When you were a child, you may have eagerly anticipated having a loose tooth. Loosing your baby teeth was both a rite of passage and a way to make some spending money from the tooth fairy. Now that you have children, you might have heard that pulling baby teeth is not always a good idea. Dentists now advocate that you leave teeth alone until they are ready to fall out naturally.

Reasons to Leave Baby Teeth

Baby teeth aren't just disposable teeth that can be extracted whenever they are loose. These teeth are important for many reasons. Baby teeth help your child chew and help her develop proper speech. Most importantly, your child's baby teeth are replaced with the corresponding adult teeth. A loose tooth is not necessarily ready to come out yet. If you pull a tooth too soon, the adult tooth may not be ready to come in yet, and the other existing teeth might slide into the spot. This can cause the permanent teeth not to come in correctly.

When to Extract

When a tooth is hanging by a thread or is so loose that you fear that your child might swallow it during eating, it is generally safe to extract. You can extract the tooth on your own. If the tooth is very rotten, a dentist might elect to extract it or to fill it or cap it with a crown. Do not try to extract a rotten tooth by yourself as it might break apart or be abscessed and need additional attention.

How to Extract

Letting your child wiggle the tooth out might save energy and grief. He may resist your efforts to remove the tooth because of the pain, and letting him do it will reduce the stress and pain he will experience. Have your child wiggle the tooth with his clean fingers or tongue, or gently wiggle it with your fingers until it comes out.
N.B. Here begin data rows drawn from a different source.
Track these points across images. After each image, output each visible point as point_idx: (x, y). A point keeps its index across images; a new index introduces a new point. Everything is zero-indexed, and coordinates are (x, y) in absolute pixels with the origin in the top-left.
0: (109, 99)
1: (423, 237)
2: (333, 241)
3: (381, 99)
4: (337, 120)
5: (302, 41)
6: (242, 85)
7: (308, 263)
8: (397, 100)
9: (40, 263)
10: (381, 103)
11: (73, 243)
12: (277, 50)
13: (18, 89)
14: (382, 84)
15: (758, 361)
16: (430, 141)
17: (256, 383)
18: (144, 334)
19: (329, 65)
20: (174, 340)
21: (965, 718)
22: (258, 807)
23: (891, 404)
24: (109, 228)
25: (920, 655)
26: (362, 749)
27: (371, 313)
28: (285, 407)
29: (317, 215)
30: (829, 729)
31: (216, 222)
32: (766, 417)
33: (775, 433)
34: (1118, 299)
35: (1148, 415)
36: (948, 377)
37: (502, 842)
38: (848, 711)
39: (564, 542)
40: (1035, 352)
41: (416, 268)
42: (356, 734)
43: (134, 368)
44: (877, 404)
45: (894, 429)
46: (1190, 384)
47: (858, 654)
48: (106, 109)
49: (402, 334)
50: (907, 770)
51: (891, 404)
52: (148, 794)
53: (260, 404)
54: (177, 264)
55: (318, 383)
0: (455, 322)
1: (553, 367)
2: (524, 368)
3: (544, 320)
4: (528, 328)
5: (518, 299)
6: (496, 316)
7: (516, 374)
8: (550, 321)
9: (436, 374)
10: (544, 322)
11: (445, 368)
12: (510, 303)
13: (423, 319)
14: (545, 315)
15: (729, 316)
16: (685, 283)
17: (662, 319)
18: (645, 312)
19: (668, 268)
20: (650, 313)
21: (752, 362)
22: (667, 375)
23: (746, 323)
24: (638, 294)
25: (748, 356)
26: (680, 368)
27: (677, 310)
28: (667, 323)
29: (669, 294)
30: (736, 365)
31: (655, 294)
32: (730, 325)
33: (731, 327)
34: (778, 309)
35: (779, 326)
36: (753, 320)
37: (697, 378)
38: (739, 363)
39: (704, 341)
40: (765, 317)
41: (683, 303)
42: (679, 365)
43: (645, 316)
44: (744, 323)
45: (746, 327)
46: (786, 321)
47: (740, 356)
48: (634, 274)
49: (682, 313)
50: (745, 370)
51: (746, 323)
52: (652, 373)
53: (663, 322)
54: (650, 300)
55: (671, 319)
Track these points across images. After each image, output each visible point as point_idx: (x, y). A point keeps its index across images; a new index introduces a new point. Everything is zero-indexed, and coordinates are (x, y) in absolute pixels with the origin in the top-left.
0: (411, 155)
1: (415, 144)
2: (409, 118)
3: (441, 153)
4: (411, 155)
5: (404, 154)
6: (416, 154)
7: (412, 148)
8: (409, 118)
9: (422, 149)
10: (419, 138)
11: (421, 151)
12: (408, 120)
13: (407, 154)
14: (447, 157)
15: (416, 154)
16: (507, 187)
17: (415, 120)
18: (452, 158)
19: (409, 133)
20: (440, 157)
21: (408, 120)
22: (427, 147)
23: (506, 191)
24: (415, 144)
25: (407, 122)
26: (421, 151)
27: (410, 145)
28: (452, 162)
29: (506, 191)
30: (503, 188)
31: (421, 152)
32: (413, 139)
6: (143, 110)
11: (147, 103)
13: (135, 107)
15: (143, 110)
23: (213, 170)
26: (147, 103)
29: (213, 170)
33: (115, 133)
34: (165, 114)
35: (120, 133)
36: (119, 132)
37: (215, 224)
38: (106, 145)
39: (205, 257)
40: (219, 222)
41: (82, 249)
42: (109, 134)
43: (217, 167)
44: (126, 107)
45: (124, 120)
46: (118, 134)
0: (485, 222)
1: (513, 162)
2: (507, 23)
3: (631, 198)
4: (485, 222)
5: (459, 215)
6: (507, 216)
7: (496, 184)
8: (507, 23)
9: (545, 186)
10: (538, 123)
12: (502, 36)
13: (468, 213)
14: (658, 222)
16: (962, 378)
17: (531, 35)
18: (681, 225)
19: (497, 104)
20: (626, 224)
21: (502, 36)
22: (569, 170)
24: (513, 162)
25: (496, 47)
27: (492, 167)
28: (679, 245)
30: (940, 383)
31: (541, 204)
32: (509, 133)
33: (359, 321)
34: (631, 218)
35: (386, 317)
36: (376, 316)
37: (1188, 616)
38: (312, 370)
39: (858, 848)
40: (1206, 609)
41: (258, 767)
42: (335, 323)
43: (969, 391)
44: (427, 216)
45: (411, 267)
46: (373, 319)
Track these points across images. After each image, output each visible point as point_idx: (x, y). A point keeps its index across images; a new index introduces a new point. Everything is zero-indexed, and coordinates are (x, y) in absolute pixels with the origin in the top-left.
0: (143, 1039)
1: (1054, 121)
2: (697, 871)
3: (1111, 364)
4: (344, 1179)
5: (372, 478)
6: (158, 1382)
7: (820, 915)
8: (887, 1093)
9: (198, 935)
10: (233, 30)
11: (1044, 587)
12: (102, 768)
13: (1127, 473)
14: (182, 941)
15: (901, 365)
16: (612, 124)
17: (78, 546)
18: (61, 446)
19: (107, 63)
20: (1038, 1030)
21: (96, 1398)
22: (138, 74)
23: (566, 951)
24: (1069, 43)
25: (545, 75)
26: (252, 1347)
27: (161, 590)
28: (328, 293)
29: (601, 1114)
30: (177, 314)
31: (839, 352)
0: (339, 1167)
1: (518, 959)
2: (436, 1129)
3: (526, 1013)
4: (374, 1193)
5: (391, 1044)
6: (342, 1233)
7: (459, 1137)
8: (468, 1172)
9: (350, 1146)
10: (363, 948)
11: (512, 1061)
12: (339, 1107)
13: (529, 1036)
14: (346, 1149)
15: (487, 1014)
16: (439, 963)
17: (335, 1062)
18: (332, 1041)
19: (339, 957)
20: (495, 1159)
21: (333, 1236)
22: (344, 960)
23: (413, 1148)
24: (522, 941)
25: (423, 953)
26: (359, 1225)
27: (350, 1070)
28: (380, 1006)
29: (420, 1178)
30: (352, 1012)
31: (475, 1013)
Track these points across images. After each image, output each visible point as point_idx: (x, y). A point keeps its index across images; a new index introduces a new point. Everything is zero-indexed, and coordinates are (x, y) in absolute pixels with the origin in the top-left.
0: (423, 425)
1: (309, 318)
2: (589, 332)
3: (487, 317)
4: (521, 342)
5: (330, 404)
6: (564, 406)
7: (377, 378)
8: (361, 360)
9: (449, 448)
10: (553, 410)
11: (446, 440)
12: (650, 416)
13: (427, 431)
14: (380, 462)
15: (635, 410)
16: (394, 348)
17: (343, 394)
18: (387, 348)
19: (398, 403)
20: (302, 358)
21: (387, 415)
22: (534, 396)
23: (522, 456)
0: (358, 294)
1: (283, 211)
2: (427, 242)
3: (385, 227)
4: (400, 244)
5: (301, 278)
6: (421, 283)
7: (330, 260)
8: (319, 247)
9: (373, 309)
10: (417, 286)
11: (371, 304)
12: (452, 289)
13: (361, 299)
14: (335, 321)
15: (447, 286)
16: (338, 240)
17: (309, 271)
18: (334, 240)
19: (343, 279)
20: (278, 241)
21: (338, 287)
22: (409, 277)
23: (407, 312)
Hold clean gauze on the open hole until the bleeding stops.

When to Consult a Dentist

When a permanent tooth is erupting before its corresponding baby tooth is loose enough to come out, consult a dentist. The dentist may decide to extract the baby tooth to make room for the permanent tooth, or she may leave it if pulling the baby tooth won't alleviate the crowding. If the baby tooth is rotten, broken or damaged, let the dentist remove it or treat it rather than remove it yourself. If the tooth is abscessed or if your child is experiencing problems with his gums, consult a dentist.